SOURCE: detail of scan of Baines, p. 43 (entry: Brass instruments). Baines does not clarify this, but this diagram must assume that no valves are depressed, nor is the trombone slide extended; V then would indicate the passage through the valve section of the instrument, but not diverted through the crooks the valves would engage. Otherwise the proportions don't make sense, as (for example) nos. 4 and 5 at their full length would be much closer to #1. |
Note that profile 6 above is only the shorter portion of the standard “double” horn today (F/B-flat); the F side would extend off well to the right, and would thus be proportionally more cylindrical. For orchestral horns, the principle that the longer the instrument is the more cylindrical its profile has always been true: even before valves, with the crooks players would use to change the key of the instrument, the low crooks produce a very different sound from the high crooks. Listen, for example, to these recordings of the opening chorus of Bach's cantata Sie werden aus Saba alle kommen (BWV 65) with either C alto or C basso horns:
- C alto: Gabrieli Consort (dir. Paul McCreesh)
- C basso: Amsterdam Baroque Orchestra (dir. Ton Koopman)
It isn’t just the pitch, but the whole timbre of the instrument that is changed. At the extreme: the shortest horns of which I am aware are the E-flat alto horns in Mozart’s K. 132 (the higher pair of two pairs of horns), which make a very round, bugle-ish sound.
In the ensembles that put pairs of cornets and trumpets together—as so often in French nineteenth-century literature, or in military band music—one may frequently find composers observing a distinction between the writing appropriate for one or the other.

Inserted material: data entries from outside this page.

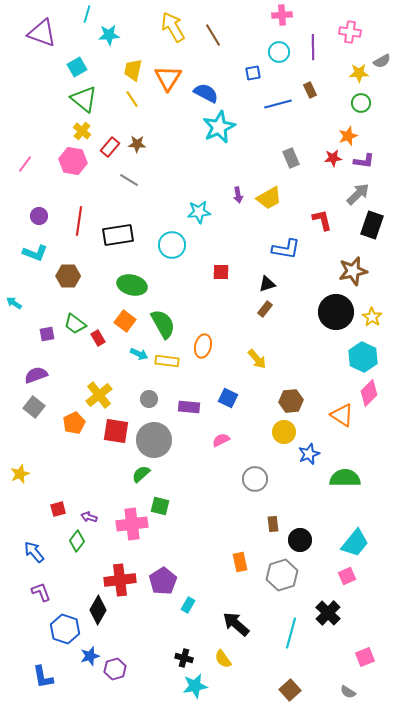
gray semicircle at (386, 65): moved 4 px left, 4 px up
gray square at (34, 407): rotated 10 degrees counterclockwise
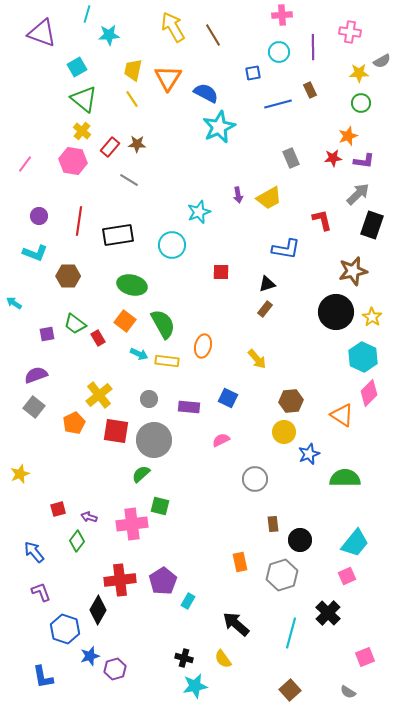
cyan star at (199, 212): rotated 15 degrees counterclockwise
cyan rectangle at (188, 605): moved 4 px up
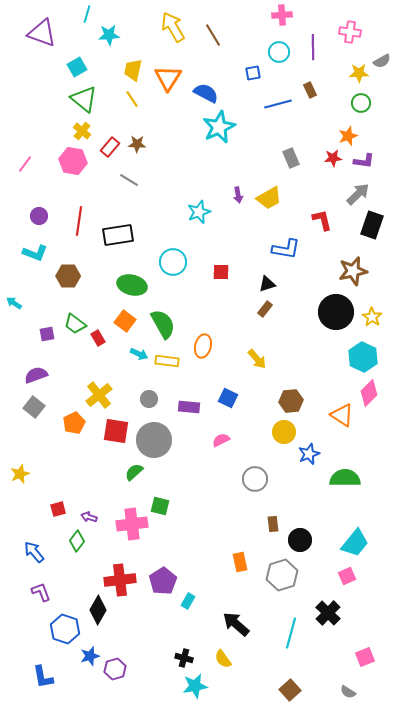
cyan circle at (172, 245): moved 1 px right, 17 px down
green semicircle at (141, 474): moved 7 px left, 2 px up
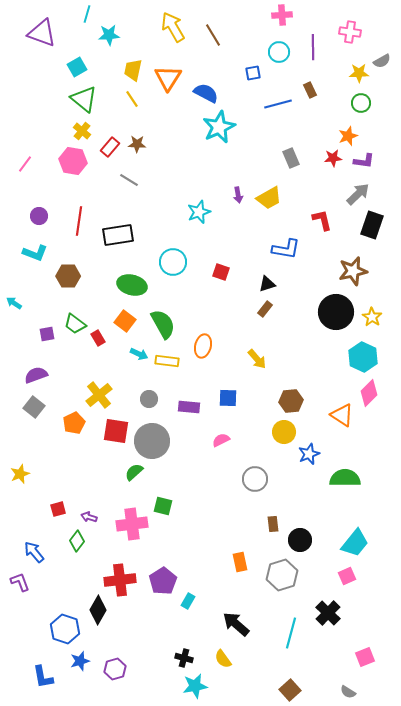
red square at (221, 272): rotated 18 degrees clockwise
blue square at (228, 398): rotated 24 degrees counterclockwise
gray circle at (154, 440): moved 2 px left, 1 px down
green square at (160, 506): moved 3 px right
purple L-shape at (41, 592): moved 21 px left, 10 px up
blue star at (90, 656): moved 10 px left, 5 px down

Thus in his wind band piece Sea Songs, Ralph Vaughan Williams neatly distinguishes between cornet solos and trumpet solos, and (as below) demonstrates how to keep trumpet punctuation from overwhelming cornet lyricism, while still sometime needing either instrument to function as the other:
SOURCE: scan of Sea Songs full score (Boosey & Co, "corrected edition 1991"), pp. 20-21 (composite details) |
SOURCE: scan of pp. 112-13 of 1997 Dover reprint of 1884 first edition of España (composite details; accolade added) |
But in other instances where one might expect such a practice, it just doesn’t happen. In Gilbert & Sullivan’s Iolanthe, for example, the fanfares which begin the chorus “Loudly let the trumpet bray” are played by cornets, Sullivan’s default in the Savoy Theatre orchestra. (Like Bizet’s Opéra Comique, this may have been a balance issue more than anything else; when Sullivan wrote his grand opera Ivanhoe, he called for trumpets—and even a Wagnerian bass trumpet.) Seldom do I hear cornets in performances of the Savoy operas. The rare cornet solo does strike my ear as odd on the trumpet, though. Compare the solo in the overture of The Pirates of Penzance (by Sullivan's assistant, Alfred Cellier) in these two performances, one with trumpet (at least to my ear, although the player is trying to compensate with a fair bit of vibrato) and the other with cornet. I note that the Kalmus score (apparently scored from parts) gives no indications that the cornet was what Sullivan had in his ensemble:
SOURCE: scan of undated Kalmus full score of The Pirates of Penzance, p. 3 (detail) |
I started this post remarking on performers disregarding the instructions of a composer, and have given a few examples of editors doing it. I have been wondering if we could imagine an editor imposing cornet where a composer wrote trumpet? Has this ever been done—outside of brass band transcriptions? I can think of a place where I’d like to do it: the “Tango-Pasodoblé” movement of Walton’s Façade.